We’re not talking about beauty. We’re talking about normalcy. Our cover story on “plastic surgery” is actually about “reconstructive surgery.” But the insurance companies don’t see it that way. That means only the HIV positive people who have extra cash laying around can get the surgery it takes to make them feel normal again.

No one wants to feel ugly—or to look abnormal. We’re so used to thinking in terms of “vanity” that we don’t see surgery (or other tools) as something that can be constructive. We forget that real people have real pain, and that diminishing looks can be a true source of distress. It’s not necessarily a matter of superficiality or spiritual vacuum.

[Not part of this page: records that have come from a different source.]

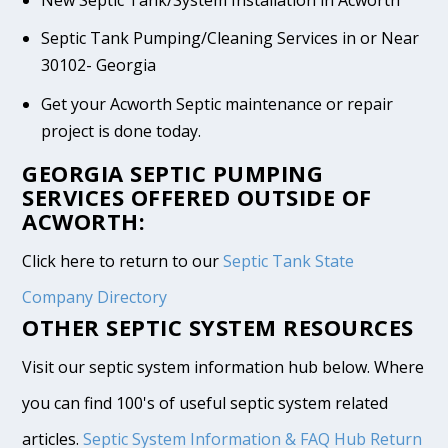
New Septic Tank/System Installation in Acworth
Septic Tank Pumping/Cleaning Services in or Near
30102- Georgia
Get your Acworth Septic maintenance or repair
project is done today.
GEORGIA SEPTIC PUMPING
SERVICES OFFERED OUTSIDE OF
ACWORTH:
Click here to return to our
Septic Tank State
Company Directory
OTHER SEPTIC SYSTEM RESOURCES
Visit our septic system information hub below. Where
you can find 100's of useful septic system related
articles.
Septic System Information & FAQ Hub
Return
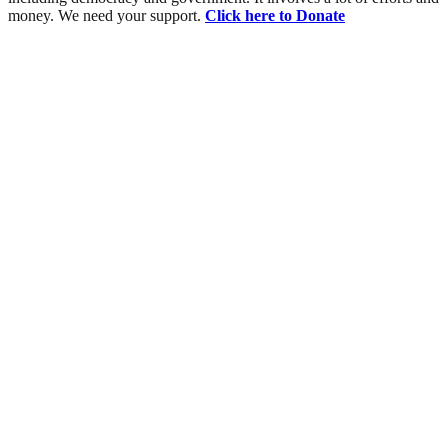
money. We need your support.
Click here to Donate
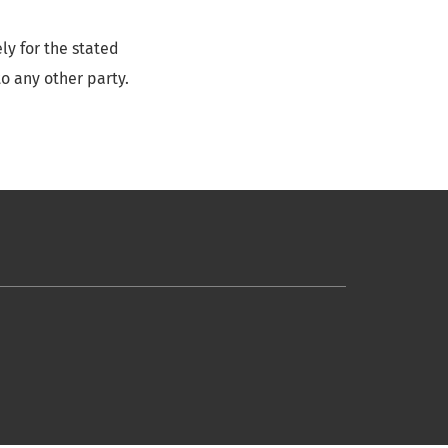
ly for the stated
o any other party.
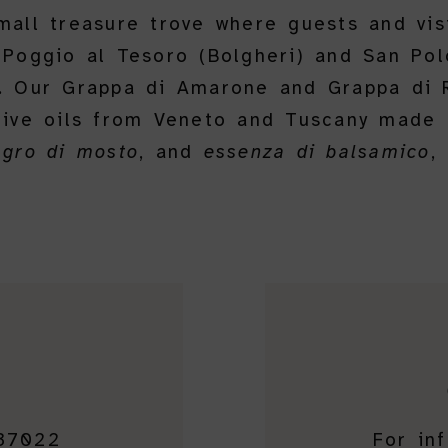
small treasure trove where guests and vis
 Poggio al Tesoro (Bolgheri) and San Polo
s. Our Grappa di Amarone and Grappa di R
olive oils from Veneto and Tuscany made 
agro di mosto
, and
essenza di balsamico
,
 37022
For in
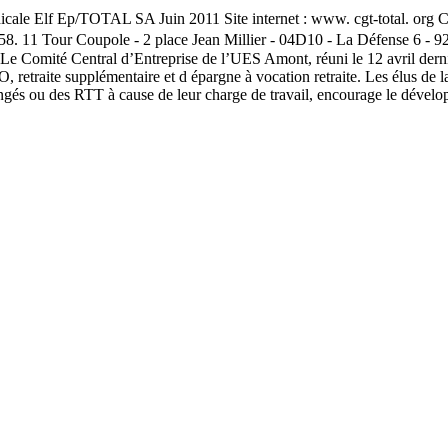
e Elf Ep/TOTAL SA Juin 2011 Site internet : www. cgt-total. org Cen
58. 11 Tour Coupole - 2 place Jean Millier - 04D10 - La Défense 6 - 
 Comité Central d’Entreprise de l’UES Amont, réuni le 12 avril dernier
aite supplémentaire et d épargne à vocation retraite. Les élus de la C
 congés ou des RTT à cause de leur charge de travail, encourage le déve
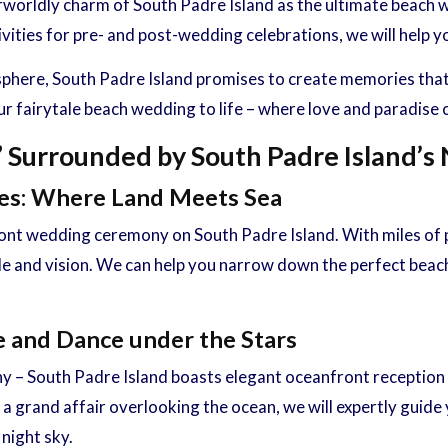
herworldly charm of South Padre Island as the ultimate beac
ties for pre- and post-wedding celebrations, we will help yo
ere, South Padre Island promises to create memories that yo
ur fairytale beach wedding to life – where love and paradise
” Surrounded by South Padre Island’s
ies: Where Land Meets Sea
nt wedding ceremony on South Padre Island. With miles of pr
yle and vision. We can help you narrow down the perfect beac
e and Dance under the Stars
 – South Padre Island boasts elegant oceanfront reception 
 grand affair overlooking the ocean, we will expertly guide y
night sky.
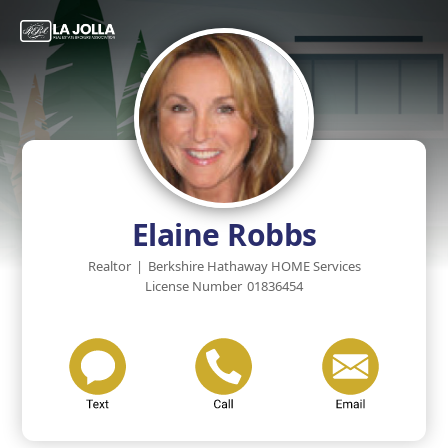
Elaine Robbs
Realtor
|
Berkshire Hathaway HOME Services
License Number
01836454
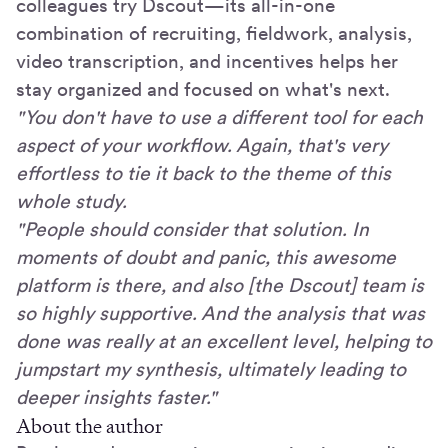
colleagues try Dscout—its all-in-one
combination of recruiting, fieldwork, analysis,
video transcription, and incentives helps her
stay organized and focused on what's next.
"You don't have to use a different tool for each
aspect of your workflow. Again, that's very
effortless to tie it back to the theme of this
whole study.
"People should consider that solution. In
moments of doubt and panic, this awesome
platform is there, and also [the Dscout] team is
so highly supportive. And the analysis that was
done was really at an excellent level, helping to
jumpstart my synthesis, ultimately leading to
deeper insights faster."
About the author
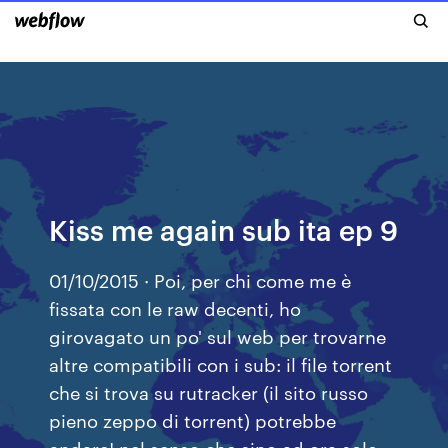
Kiss me again sub ita ep 9
01/10/2015 · Poi, per chi come me è
fissata con le raw decenti, ho
girovagato un po' sul web per trovarne
altre compatibili con i sub: il file torrent
che si trova su rutracker (il sito russo
pieno zeppo di torrent) potrebbe
andare! nel senso che sino ad ora solo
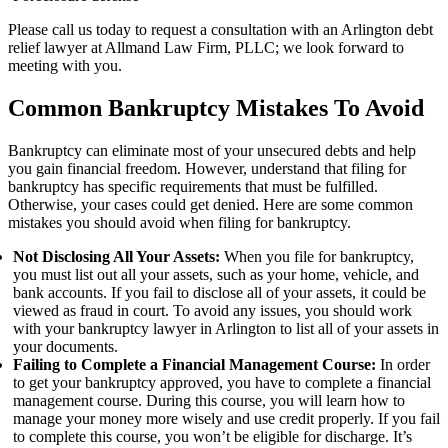
Please call us today to request a consultation with an Arlington debt
relief lawyer at
Allmand Law Firm, PLLC
; we look forward to
meeting with you.
Common Bankruptcy Mistakes To Avoid
Bankruptcy can eliminate most of your unsecured debts and help
you gain financial freedom. However, understand that filing for
bankruptcy has specific requirements that must be fulfilled.
Otherwise, your cases could get denied. Here are some common
mistakes you should avoid when filing for bankruptcy.
Not Disclosing All Your Assets:
When you file for bankruptcy,
you must list out all your assets, such as your home, vehicle, and
bank accounts. If you fail to disclose all of your assets, it could be
viewed as fraud in court. To avoid any issues, you should work
with your bankruptcy lawyer in Arlington to list all of your assets in
your documents.
Failing to Complete a Financial Management Course:
In order
to get your bankruptcy approved, you have to complete a financial
management course. During this course, you will learn how to
manage your money more wisely and use credit properly. If you fail
to complete this course, you won’t be eligible for discharge. It’s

This is more true when the diminishment comes from a life-threatening disease. When do we stop making excuses for medical indignities?

All along there were those in the health industry who chided people with HIV about drug side effects. The attitude has been, “You’re alive, so what if your life is ruined by diarrhea?” Or maybe, “So your feet are extremely painful—would you rather be dead?”

Well, for many people, yes. And now the past several years have brought disfigurement from HIV medications. When will side effects be taken seriously?

When people with HIV began to discuss the wasting away of their face or the humps growing on their backs, so many people seemed to think this was petty.

It’s not. Surgery is not easy. It’s not fun. Some of the people I talked with loved their results, but most seemed saddled with some disappointment for their time and money, even when for the most part they were satisfied. You don’t go back to looking the way you did before disease got to you.

But wearing AIDS on your face or your back could make you feel worse. So the question rises again as ever in medical care: when will insurance companies learn compassion?